- _Exercise text_:
******************************
Ecosystem management is a multifaceted approach to natural resource management that can incorporate science and TEK to collate long-term measurements that would otherwise be unavailable. This can be achieved by scientists and researchers collaborating with Indigenous peoples through a consensus decision-making process while meeting the socioeconomic, political and cultural needs of current and future generations. Concerns over instances where indigenous knowledge has been used without consent (cultural appropriation), acknowledgment, or compensation have been raised by some critics.

=== Ecological restoration ===
Ecological restoration is the practice of restoring a degraded ecosystem through human intervention. There are many links between ecological restoration and ecosystem management practices involving TEK. Due to the aforementioned unequal power between indigenous and non-indigenous peoples, equitable partnerships formed in theses contexts can help mitigate extant social injustices, as in the case when Indigenous Peoples lead ecological restoration projects.

===Effects of environmental degradation===
In some areas, environmental degradation has led to a decline in traditional ecological knowledge. For example, at the Aamjiwnaang community of Anishnaabe First Nations people in Sarnia, Ontario, Canada, residents suffer from a "noticeable decrease in male birth ratio ..., which residents attribute to their proximity to petrochemical plants".
******************************
Dataset entries
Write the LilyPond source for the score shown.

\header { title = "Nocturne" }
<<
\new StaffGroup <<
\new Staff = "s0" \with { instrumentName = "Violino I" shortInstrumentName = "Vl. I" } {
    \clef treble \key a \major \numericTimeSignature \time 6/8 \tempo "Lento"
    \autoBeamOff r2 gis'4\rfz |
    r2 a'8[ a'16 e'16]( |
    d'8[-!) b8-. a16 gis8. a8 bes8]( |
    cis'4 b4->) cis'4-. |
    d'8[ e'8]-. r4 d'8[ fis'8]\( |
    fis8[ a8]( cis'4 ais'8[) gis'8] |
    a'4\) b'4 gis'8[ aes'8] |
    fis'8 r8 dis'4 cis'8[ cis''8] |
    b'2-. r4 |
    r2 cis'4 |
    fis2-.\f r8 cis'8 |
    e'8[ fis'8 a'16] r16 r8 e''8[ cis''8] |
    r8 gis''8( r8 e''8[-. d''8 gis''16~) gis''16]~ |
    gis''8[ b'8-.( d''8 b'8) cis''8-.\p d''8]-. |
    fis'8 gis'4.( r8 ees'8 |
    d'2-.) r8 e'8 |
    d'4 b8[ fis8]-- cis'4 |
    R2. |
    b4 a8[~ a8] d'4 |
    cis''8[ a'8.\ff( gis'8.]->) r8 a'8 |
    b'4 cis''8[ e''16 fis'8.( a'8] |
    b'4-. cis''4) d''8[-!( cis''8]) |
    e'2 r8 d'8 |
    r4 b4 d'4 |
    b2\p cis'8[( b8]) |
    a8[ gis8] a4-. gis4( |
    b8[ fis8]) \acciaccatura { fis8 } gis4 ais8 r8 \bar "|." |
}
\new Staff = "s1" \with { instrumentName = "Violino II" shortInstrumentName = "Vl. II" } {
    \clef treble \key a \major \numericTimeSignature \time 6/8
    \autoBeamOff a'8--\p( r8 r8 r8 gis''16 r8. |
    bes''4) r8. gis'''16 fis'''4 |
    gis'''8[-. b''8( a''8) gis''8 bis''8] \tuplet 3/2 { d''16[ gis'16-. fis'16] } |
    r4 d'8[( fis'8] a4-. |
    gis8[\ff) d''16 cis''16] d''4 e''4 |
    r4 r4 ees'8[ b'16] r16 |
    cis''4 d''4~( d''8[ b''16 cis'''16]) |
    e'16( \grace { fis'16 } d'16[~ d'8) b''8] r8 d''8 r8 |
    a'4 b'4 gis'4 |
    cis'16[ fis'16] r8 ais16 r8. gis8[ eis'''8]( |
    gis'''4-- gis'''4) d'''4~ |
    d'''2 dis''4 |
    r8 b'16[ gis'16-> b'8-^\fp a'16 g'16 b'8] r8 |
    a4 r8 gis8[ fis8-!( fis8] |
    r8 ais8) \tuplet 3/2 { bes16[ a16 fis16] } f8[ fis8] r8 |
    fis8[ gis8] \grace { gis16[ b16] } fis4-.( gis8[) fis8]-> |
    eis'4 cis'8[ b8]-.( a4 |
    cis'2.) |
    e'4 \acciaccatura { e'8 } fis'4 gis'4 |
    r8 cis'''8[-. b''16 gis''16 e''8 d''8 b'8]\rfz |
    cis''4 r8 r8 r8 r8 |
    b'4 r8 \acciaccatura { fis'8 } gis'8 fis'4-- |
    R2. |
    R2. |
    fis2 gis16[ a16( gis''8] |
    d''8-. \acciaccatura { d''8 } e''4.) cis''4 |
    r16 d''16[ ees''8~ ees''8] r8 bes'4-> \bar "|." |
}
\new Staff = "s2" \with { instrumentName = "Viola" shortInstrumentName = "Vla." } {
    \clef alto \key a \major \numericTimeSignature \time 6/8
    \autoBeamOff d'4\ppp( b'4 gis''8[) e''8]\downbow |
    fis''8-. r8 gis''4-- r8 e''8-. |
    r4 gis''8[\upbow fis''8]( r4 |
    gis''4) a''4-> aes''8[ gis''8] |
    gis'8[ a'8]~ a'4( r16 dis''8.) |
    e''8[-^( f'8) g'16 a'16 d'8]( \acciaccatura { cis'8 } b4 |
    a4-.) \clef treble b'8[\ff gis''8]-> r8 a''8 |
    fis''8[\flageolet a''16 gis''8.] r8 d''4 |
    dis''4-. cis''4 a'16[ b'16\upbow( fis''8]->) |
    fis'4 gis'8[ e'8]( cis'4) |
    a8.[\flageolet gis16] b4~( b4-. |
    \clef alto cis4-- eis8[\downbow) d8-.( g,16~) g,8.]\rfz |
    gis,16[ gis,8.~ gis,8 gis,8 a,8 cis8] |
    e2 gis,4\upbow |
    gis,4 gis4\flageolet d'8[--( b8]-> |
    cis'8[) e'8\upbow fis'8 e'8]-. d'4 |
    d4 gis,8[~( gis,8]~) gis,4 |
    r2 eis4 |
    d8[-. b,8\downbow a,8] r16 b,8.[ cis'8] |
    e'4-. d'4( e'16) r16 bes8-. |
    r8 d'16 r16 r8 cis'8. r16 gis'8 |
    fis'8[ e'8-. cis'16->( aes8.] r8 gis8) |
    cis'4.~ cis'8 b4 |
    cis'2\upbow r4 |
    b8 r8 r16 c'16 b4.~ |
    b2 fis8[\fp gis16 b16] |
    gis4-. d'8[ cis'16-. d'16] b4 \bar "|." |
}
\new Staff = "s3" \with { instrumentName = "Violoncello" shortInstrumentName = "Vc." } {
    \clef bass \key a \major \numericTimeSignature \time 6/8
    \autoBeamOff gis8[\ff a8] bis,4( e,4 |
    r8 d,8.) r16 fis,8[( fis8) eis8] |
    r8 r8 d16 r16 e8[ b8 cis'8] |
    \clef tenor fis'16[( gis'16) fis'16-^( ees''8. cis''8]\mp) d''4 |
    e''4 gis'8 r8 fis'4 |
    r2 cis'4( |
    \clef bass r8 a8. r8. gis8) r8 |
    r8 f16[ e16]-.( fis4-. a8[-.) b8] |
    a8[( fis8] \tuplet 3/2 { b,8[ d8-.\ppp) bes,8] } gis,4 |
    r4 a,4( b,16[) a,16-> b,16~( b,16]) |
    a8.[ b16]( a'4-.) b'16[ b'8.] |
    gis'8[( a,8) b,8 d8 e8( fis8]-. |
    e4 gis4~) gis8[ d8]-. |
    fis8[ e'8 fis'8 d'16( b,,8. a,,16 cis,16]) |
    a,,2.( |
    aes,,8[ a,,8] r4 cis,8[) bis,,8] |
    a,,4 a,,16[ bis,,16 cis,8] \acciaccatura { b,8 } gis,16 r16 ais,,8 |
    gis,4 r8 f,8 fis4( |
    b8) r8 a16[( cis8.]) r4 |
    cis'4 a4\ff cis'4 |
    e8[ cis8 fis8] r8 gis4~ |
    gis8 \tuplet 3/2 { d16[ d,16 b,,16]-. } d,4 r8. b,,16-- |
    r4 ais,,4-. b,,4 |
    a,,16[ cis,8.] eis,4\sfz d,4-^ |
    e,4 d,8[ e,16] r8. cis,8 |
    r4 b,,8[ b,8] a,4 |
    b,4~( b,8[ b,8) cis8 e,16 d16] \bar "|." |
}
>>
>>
******************************
- _What you will do_: Reproduce, word for word, everything in the text on traditional ecological knowledge from "Ecosystem management is" down to "by some critics.". The entries play no part in this exercise.

- _Result of this task_:
Ecosystem management is a multifaceted approach to natural resource management that can incorporate science and TEK to collate long-term measurements that would otherwise be unavailable. This can be achieved by scientists and researchers collaborating with Indigenous peoples through a consensus decision-making process while meeting the socioeconomic, political and cultural needs of current and future generations. Concerns over instances where indigenous knowledge has been used without consent (cultural appropriation), acknowledgment, or compensation have been raised by some critics.